→ **TEXT SECTION**
━━━━━━━━━━

Sourcebit: How to make friends with various data sources in the Jamstack?

Choosing the correct technology for a software project or a website brings a lot of difficulties. Once you get used to working with one specific stack, you tend to prioritize it for everything. In my experience, itʼs pretty common that a project was built using the specific platform just out of habit. Moreover, when the dev team finally makes the switch to the different platforms, they are forced to rewrite the project — essentially to throw the work away and start it from scratch again.

There is also another extreme, where the project is also shipped built on the original platform. As a result, there are new, greenfield projects built on top of old platforms and technologies just because of a lack of innovation (wink-wink younger me messing with Objective-C instead of using shiny new Swift).

This is even more evident in web development and the JavaScript world. There are new frameworks emerging and quietly deprecating almost on a daily basis. It might seem that itʼs not only a waste of time trying to examine new technologies, but itʼs also impossible to keep up. Itʼs no different with static site generators and the whole Jamstack ecosystem. Mastering the combinations of all the available CMSs with possible static site generators sounds like a hopeless initiative.

There must be some way to simplify and unify all the different content management systems, data sources, and static site generators, right?

Data normalization simplifies everything into the Lego pieces

When I was a child, there was no PlayStation or Netflix and my most favorite way of spending time was playing with building blocks. Over time Iʼve collected many various kits made by different makers of different materials and shapes.

━━━━━━━━━━

→ **MATERIAL SHOWN**
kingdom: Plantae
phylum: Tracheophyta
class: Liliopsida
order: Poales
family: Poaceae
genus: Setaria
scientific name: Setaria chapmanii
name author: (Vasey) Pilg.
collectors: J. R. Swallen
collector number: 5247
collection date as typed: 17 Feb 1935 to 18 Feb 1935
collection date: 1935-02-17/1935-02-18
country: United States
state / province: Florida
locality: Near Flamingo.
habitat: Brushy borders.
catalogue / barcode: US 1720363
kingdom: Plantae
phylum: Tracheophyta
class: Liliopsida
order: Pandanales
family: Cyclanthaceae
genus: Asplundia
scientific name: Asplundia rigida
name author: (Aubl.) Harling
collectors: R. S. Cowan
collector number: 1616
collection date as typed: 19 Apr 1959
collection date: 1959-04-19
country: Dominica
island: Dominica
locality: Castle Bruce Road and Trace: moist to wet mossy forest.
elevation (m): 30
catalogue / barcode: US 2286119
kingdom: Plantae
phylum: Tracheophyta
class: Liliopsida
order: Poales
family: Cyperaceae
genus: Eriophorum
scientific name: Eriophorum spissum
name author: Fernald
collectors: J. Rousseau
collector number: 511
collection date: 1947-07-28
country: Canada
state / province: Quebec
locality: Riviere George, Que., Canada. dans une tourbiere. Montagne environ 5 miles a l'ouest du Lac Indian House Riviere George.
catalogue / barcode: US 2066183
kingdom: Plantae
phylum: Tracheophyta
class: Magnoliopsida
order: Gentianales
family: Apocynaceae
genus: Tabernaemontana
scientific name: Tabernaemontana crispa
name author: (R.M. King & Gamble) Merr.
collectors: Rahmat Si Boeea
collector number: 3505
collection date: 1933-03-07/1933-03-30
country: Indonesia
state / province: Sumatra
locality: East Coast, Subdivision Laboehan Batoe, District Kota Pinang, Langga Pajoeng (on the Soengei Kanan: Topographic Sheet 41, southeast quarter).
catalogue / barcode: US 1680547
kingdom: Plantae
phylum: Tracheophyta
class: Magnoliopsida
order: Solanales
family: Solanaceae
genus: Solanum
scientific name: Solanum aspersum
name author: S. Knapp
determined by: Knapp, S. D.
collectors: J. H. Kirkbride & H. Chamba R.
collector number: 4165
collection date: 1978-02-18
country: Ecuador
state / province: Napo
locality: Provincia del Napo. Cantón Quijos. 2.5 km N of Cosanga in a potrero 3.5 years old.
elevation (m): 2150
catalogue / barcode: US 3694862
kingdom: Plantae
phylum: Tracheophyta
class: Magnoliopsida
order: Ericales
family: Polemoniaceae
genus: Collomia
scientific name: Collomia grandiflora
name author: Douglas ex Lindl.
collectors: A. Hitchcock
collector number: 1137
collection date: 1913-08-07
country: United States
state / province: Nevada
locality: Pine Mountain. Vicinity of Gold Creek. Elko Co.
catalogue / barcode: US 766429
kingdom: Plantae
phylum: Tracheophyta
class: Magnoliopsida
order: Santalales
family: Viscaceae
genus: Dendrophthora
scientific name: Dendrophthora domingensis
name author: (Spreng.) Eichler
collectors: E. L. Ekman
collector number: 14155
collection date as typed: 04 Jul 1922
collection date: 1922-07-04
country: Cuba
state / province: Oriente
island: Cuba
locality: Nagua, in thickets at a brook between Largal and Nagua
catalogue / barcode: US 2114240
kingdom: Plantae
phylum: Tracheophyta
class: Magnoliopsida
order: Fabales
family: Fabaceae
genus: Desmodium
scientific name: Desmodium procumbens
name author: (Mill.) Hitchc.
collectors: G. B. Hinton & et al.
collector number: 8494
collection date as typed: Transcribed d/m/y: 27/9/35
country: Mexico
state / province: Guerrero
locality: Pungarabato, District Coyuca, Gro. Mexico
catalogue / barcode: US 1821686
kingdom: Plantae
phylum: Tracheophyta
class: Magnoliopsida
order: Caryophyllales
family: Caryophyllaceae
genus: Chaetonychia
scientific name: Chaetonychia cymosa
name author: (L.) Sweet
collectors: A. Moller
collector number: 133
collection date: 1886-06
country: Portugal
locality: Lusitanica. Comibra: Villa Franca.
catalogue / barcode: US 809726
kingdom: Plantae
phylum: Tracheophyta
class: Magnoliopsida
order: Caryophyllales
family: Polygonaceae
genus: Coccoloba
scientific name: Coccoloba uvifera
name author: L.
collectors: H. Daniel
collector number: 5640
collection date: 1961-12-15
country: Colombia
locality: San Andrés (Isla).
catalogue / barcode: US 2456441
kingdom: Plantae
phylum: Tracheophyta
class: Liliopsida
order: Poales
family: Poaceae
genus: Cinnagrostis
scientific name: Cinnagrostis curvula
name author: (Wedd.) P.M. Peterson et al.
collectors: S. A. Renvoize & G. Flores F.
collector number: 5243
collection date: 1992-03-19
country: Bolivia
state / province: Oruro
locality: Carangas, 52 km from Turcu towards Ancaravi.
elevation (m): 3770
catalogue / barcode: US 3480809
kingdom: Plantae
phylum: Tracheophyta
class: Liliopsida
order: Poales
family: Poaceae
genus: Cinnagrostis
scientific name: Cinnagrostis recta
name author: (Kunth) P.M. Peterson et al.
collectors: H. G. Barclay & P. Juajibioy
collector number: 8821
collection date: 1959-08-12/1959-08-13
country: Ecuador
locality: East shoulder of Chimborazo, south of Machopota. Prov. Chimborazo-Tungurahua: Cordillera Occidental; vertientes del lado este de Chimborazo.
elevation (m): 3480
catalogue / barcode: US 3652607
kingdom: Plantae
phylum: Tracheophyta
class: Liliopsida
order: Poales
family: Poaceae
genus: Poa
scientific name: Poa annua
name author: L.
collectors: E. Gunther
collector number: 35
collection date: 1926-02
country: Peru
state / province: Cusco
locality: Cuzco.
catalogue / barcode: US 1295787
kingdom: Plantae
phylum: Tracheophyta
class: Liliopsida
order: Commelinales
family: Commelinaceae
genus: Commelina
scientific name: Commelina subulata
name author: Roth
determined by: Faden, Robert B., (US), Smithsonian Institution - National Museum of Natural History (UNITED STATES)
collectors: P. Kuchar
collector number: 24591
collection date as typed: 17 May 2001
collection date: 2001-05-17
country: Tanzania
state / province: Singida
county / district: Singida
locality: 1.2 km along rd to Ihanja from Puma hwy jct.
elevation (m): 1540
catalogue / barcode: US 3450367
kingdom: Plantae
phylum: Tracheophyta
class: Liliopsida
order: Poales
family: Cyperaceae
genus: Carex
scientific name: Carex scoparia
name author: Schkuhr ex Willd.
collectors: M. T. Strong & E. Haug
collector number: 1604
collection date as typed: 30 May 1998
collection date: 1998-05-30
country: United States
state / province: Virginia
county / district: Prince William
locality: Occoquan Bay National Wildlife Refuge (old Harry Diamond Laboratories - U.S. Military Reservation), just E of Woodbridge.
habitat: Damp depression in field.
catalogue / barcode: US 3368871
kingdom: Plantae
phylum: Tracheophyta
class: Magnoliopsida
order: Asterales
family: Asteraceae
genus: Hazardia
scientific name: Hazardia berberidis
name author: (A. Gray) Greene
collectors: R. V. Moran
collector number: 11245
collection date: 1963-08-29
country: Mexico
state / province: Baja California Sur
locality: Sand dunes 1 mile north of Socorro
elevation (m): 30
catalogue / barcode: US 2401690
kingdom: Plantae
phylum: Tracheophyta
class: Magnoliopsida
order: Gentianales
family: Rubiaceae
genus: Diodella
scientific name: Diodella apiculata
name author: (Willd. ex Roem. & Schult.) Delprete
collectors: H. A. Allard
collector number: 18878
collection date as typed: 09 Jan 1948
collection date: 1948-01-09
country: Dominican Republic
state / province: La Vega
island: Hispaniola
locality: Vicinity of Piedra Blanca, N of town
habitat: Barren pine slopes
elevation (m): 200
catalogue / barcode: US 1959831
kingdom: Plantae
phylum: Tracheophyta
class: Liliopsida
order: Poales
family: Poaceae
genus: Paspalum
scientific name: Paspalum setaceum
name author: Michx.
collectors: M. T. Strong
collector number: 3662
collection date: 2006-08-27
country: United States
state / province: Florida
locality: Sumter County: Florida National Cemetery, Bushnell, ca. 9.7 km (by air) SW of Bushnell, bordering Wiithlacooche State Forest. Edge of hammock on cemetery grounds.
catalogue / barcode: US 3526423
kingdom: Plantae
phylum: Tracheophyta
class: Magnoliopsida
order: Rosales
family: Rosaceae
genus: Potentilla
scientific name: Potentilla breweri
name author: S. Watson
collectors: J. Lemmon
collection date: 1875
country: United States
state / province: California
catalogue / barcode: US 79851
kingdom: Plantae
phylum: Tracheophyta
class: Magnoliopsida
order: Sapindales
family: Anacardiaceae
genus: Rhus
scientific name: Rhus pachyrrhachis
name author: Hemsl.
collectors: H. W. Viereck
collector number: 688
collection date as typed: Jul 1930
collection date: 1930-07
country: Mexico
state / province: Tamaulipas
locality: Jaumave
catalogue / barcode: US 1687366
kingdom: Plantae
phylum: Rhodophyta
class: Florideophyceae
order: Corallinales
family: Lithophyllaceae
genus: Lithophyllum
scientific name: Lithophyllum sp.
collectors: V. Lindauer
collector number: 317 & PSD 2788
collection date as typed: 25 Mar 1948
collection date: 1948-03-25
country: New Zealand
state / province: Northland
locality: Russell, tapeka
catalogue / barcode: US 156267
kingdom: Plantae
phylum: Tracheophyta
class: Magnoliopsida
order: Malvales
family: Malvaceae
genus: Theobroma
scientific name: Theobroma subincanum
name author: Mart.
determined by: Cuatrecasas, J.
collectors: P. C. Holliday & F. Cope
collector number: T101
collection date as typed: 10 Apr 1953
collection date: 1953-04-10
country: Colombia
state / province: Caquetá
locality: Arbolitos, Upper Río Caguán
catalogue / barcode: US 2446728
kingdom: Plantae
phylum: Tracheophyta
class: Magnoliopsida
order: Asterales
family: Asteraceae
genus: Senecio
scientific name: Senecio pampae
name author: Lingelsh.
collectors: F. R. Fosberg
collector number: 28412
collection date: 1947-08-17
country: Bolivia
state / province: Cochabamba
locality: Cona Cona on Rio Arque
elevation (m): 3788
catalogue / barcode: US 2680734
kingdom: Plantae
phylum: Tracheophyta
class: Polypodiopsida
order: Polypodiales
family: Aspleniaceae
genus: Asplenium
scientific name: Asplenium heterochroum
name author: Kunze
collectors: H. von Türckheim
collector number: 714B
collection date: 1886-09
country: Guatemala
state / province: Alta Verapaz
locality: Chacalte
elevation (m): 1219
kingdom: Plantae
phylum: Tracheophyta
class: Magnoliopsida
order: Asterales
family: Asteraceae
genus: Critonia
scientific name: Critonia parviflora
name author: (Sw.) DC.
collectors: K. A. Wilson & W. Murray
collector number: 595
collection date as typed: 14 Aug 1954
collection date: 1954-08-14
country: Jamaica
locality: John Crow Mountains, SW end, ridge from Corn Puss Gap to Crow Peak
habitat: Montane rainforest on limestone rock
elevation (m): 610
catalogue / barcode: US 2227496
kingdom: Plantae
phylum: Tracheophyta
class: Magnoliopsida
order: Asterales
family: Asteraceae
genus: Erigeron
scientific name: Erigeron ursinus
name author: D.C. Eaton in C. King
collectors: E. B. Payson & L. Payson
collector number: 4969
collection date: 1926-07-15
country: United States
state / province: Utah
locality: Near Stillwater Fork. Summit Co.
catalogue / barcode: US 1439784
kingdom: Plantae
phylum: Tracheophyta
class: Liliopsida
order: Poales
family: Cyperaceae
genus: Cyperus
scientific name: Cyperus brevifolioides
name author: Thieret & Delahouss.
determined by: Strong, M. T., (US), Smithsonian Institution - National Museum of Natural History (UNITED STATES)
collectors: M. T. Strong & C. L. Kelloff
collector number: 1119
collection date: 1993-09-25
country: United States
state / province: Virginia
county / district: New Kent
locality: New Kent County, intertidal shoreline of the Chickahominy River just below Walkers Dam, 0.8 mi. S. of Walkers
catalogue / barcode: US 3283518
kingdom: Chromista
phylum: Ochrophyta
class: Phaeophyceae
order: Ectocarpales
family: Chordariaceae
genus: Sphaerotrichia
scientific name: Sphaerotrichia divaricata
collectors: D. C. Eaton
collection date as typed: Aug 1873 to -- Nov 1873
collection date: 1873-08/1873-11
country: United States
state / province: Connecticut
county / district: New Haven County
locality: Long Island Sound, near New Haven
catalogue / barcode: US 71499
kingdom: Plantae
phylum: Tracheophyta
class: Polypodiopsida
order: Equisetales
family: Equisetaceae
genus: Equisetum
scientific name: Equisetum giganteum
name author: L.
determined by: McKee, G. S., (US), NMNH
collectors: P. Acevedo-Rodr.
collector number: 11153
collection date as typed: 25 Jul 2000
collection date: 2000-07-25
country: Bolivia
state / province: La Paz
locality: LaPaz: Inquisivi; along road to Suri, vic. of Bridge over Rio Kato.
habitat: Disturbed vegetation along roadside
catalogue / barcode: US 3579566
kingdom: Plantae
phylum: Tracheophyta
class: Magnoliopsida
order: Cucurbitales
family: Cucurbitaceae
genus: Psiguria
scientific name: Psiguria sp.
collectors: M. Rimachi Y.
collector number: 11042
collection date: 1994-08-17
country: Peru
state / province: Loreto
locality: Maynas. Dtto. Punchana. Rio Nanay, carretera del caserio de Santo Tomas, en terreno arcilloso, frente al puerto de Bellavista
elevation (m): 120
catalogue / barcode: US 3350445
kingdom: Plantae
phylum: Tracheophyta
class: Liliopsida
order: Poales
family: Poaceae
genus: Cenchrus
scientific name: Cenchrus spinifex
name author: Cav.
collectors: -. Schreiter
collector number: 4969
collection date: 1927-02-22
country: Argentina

━━━━━━━━━━

Extend the Sourcebit article, starting right after its last sentence. The rows are separate material, unrelated to the Sourcebit article.

→ **WRITTEN ANSWER**
Who would have thought that many years later Iʼd be solving the same problem with Jamstack components? Only now we call it interoperability, compatibility, different contract, or vendor lock-in.

All these terms are quite a wide-spread concept not only in software development. Wouldnʼt it be awesome if there was a way to unify and connect data contracts of various content management systems (with different APIs, SDKs, and clients) with diverse static site generators? A way that would not expect you to dive into details with every combination of various data sources and front-end frameworks? Thatʼs what Sourcebit aims to do. Turn all these components into compatible Lego pieces and let you play.

What is Sourcebit?

Sourcebit is the open-sourced, MIT licensed platform that provides data normalization, transforming, and connecting of various content management systems and target static site generators and front-end frameworks. Without it, youʼd have to fetch content from the CMS using API or SDK and process this data into the target platformʼs specific contract.

There are many CMSs that could be used, such as Contentful, Kontent, or even Wordpress. All these CMSs have different outputs, APIs, and SDKs. There are also many popular static site generators that are widely used such as Hugo, Jekyll, or Next.js. Each of these utilizes the building process using a specific platform—JavaScript, Go, or Ruby. Each of these also might work with data in a different format—Markdown, Frontmatter, JSON, YAML, or HTML. Sourcebit and its plugin ecosystem do this all for you so you can focus on developing the project.

How does Sourcebit work?

Sourcebit works with three different types of plugins—source, transform, and target. They are responsible for getting, transforming, and normalizing data, respectively.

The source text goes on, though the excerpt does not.